Product Management Buzz

Coca-Cola: A Love Story With a Brand

Written by AIPMM | Aug 27, 2025 9:29:24 PM

 

Affective memory can bind consumers to their favorite brands. In the case of food and beverages, it is even stronger as it engages sensory organs. Thinking about Coca-Cola, I would argue that it speaks to all five senses: sight, touch, smell, taste, and hearing. How come? The sight is activated by the caramel color and the unique bottle shape (you can recognize the bottle without the brand name, or broken into pieces). Then the touch. Pretty much the same: even blindfolded, one can easily grasp what they are holding. Third, the smell. Coca-Cola is unique, a mix of sweet-sourness, freshness, and "bubbliness." And taste is very straightforward: Coke tastes like…Coke. How about hearing? Well, open the bottle or can, and the fizzy pop will make your mouth start to salivate. Very Pavlovian.  

Think about how powerful these connections make a product/brand. All five senses speak to pleasure receptors and build strong connections. 

This article’s central point is taste. Consumers tend to abandon brands when the product’s taste changes. “New Formula!” written on the package may work for dish soap, but it can turn away consumers loyal to a beverage or food brand. This loyalty is created over years, and to the consumer, changing the flavor feels like a betrayal. The failure of the New Coke back in the 80s is a case in point. 

The attachment to the brand may happen during an emotionally charged moment. Say, the kiss on one’s first love, with whom they were sharing a bag of Doritos.
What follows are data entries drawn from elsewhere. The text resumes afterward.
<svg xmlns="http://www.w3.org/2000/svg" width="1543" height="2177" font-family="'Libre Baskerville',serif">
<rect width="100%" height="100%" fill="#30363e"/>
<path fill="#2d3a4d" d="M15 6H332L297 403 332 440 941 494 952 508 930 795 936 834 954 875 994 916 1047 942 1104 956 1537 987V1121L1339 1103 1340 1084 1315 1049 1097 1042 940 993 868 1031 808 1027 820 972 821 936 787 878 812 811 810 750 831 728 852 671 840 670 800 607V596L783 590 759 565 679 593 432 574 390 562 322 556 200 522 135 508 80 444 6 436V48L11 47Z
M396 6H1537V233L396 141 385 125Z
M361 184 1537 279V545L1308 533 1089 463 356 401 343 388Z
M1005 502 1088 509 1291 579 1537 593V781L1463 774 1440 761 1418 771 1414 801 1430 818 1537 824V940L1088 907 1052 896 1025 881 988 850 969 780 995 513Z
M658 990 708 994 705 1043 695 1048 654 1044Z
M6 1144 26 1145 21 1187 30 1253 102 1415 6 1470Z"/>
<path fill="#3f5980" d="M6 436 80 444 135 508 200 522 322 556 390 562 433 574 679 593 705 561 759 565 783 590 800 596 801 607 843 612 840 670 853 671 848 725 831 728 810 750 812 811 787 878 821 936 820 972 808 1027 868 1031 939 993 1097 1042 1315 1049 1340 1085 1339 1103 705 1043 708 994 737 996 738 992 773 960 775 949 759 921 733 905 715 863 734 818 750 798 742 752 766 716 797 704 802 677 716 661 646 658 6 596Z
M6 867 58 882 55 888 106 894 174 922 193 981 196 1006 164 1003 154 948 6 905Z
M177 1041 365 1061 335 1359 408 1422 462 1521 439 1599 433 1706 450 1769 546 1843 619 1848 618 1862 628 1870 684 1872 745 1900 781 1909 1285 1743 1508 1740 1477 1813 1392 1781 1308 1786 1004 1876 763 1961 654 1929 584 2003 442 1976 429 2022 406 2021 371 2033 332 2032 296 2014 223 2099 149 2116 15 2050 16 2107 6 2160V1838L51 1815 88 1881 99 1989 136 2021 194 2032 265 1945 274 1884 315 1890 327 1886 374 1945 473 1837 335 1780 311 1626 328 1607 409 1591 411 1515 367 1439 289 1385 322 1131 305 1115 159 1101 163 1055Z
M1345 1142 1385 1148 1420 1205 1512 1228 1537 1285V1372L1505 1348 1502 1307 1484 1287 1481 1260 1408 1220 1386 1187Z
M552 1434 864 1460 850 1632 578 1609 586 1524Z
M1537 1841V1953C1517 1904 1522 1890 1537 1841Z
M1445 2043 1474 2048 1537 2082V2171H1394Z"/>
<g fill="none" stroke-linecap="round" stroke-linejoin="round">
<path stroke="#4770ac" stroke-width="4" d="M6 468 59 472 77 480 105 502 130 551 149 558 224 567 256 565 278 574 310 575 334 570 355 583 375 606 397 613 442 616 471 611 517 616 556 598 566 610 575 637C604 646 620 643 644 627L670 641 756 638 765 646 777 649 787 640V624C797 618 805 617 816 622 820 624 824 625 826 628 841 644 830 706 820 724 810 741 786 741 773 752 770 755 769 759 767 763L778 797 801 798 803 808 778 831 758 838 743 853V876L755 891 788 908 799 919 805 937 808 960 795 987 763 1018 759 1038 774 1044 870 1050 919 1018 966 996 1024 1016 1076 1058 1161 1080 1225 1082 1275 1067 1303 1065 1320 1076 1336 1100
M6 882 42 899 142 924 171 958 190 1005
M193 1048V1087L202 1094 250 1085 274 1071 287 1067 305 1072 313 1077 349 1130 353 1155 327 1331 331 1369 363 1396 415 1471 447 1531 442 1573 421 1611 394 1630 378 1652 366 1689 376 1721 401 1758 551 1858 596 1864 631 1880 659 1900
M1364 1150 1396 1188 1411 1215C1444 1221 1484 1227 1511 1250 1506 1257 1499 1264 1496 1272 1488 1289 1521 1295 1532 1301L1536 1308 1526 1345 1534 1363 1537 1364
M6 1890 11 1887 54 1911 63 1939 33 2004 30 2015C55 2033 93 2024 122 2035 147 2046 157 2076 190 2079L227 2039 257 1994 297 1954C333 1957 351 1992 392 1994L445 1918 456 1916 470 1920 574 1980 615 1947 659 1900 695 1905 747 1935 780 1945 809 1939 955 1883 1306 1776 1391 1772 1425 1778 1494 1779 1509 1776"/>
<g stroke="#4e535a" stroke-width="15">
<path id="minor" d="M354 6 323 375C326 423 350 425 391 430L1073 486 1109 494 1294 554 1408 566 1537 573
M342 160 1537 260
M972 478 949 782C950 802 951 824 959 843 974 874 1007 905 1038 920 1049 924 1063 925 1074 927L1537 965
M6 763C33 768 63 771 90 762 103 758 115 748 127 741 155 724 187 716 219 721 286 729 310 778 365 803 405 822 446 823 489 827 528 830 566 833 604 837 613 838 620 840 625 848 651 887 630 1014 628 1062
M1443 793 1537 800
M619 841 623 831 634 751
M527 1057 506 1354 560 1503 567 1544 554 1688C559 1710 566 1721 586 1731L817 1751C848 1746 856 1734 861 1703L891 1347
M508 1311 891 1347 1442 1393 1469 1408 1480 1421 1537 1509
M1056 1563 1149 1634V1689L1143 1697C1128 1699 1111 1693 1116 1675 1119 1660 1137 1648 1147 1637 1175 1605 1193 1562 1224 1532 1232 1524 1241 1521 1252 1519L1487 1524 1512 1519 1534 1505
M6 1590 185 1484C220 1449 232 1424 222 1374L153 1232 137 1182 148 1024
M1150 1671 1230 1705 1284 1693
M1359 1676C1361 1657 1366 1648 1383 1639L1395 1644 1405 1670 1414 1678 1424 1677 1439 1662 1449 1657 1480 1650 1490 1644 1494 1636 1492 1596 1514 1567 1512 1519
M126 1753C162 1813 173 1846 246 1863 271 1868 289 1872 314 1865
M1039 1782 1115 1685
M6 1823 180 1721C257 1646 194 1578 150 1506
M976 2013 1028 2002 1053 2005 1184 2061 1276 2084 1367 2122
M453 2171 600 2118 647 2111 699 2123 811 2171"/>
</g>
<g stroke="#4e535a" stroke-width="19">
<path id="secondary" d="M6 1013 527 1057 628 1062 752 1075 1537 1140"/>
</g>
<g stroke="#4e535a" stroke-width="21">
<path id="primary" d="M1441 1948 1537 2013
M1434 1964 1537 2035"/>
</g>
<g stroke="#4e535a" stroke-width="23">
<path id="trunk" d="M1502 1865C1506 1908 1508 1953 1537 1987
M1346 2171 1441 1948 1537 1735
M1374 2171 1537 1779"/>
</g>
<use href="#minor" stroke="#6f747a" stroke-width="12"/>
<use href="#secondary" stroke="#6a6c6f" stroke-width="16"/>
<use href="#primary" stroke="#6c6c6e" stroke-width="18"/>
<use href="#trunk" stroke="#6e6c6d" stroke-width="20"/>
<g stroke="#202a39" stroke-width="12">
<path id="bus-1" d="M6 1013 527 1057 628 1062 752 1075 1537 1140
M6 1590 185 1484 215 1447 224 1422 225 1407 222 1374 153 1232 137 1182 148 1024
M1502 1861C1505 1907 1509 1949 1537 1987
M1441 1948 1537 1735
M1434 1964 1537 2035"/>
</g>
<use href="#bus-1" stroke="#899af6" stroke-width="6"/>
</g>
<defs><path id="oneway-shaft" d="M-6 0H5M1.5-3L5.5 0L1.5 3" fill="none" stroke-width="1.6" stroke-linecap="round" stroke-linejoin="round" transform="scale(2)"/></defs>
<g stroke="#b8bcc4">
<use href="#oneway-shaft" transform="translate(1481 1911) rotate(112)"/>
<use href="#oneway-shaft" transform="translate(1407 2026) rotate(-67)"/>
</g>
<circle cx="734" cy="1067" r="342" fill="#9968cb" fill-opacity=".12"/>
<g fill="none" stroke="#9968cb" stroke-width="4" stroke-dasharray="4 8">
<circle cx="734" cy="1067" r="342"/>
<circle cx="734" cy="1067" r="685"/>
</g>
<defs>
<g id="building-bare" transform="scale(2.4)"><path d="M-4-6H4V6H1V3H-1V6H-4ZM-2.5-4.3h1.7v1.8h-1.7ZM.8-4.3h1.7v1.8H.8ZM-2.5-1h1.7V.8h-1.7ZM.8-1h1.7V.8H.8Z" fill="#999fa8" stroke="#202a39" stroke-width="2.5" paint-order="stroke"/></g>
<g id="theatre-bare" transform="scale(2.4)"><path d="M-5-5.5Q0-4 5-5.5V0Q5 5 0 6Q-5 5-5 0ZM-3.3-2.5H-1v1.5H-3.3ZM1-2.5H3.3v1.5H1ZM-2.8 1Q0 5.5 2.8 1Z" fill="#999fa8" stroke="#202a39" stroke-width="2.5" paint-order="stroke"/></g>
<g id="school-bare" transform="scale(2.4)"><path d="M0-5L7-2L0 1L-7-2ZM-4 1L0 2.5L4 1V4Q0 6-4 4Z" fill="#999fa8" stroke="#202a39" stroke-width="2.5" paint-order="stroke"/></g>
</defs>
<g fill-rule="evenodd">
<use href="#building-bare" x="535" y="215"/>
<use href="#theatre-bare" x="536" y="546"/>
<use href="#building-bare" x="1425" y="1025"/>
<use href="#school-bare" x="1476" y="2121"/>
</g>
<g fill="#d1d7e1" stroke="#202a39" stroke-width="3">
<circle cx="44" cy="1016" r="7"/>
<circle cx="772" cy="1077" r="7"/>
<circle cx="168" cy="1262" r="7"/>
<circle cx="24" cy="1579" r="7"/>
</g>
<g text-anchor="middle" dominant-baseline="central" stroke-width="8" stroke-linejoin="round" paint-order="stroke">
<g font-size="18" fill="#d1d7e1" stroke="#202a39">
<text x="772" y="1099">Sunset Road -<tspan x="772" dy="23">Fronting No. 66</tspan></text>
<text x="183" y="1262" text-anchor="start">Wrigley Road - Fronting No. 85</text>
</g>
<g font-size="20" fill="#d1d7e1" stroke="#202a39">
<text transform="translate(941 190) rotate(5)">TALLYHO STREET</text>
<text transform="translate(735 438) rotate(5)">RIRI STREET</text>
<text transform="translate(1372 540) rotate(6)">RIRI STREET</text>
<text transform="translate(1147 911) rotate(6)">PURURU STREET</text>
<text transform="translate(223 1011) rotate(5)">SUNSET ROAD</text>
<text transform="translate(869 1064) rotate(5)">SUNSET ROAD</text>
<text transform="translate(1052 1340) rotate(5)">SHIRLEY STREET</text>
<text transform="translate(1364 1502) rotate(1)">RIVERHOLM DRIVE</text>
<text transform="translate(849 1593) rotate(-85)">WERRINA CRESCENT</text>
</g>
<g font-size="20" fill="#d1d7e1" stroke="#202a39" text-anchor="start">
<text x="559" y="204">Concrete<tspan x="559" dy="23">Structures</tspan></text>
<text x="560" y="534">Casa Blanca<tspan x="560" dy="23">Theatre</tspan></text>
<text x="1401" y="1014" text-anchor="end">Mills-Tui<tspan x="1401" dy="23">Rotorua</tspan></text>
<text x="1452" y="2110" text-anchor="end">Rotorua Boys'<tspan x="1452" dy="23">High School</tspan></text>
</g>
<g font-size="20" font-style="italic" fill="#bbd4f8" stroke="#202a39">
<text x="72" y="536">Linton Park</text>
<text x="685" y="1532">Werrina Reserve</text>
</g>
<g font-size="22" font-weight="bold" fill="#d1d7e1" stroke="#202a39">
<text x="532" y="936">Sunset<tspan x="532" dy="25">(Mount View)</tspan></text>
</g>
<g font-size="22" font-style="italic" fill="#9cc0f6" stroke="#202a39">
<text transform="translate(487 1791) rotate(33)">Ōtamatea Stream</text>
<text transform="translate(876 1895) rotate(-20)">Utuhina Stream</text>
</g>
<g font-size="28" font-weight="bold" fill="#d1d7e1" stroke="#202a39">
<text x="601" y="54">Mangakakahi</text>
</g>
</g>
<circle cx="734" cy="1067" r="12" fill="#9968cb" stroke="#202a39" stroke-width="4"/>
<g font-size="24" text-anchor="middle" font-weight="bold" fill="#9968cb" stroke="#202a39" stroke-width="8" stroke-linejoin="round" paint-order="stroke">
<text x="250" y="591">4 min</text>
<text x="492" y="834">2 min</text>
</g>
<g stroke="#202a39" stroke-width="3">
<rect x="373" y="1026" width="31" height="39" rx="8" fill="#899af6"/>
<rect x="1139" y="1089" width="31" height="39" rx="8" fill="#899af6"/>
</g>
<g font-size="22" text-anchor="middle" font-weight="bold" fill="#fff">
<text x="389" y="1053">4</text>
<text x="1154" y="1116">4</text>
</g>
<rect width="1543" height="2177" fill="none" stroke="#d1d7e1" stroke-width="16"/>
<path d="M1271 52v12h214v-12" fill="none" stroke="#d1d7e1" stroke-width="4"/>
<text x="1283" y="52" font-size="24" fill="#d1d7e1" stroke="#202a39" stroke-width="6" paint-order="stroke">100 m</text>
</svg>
Forever and ever, when eating Doritos, they will be transported to that magical moment of the Doritos-flavored first kiss. The binding is not only to the tongue (no pun intended), but most importantly, to the heart. 

Nevertheless, at some point in the product’s life cycle, the manufacturer decides to change the formula, to simplify, “modernize”, or lower the costs. Inevitably, the taste will also change, and even if it is done without fanfare, consumers cannot be fooled: their brain and heart are no longer satisfied. 

Allow me to share a personal story about Coke. As an infant, I suffered from belly aches and cried like crazy in my mother’s lap. Someone suggested that she should try Coca-Cola. Just put it in the nursing bottle instead of the powdered milk. It worked wonders and I was forever hooked (no, Coke did not contain cocaine at that point). 

 Long story short, I’ve been drinking Coke for more than half a century. I traveled to many countries and drank Coca-Cola in all of them. I remember a lunch in Paris at the French company where I worked. For me, instead of wine like everyone else, Cocá-Colá. A small Coke bottle costs about 7.00 euros in France, more expensive than many wines. This probably didn’t help my career much. 

To me, Coke’s taste is pretty much the same everywhere. The secret formula, kept in a giant safe in the company’s headquarters in Atlanta (yes, yes, I made a pilgrimage there), remains untouched. 

No marketing professional can ignore the importance of affective memory, and remember that it does not involve just flavor: it can be the packaging (some swear Heinz ketchup tastes better in the glass bottle), the colors (the EZ-Squirt Purple ketchup was a fiasco), the logo (Tropicana orange juice tasted worse when they dropped the orange-with-a-straw logo), the texture and consistency (Gummy Bears), the shape (the Coca-Cola bottle appeared even on the cans), and the name of the product (Eskimo Pie is not the same since it was rebranded Edy’s Pie). 

To me, Coca-Cola equals love, motherly love. Every sip of a Coke reminds me that Mom loves me.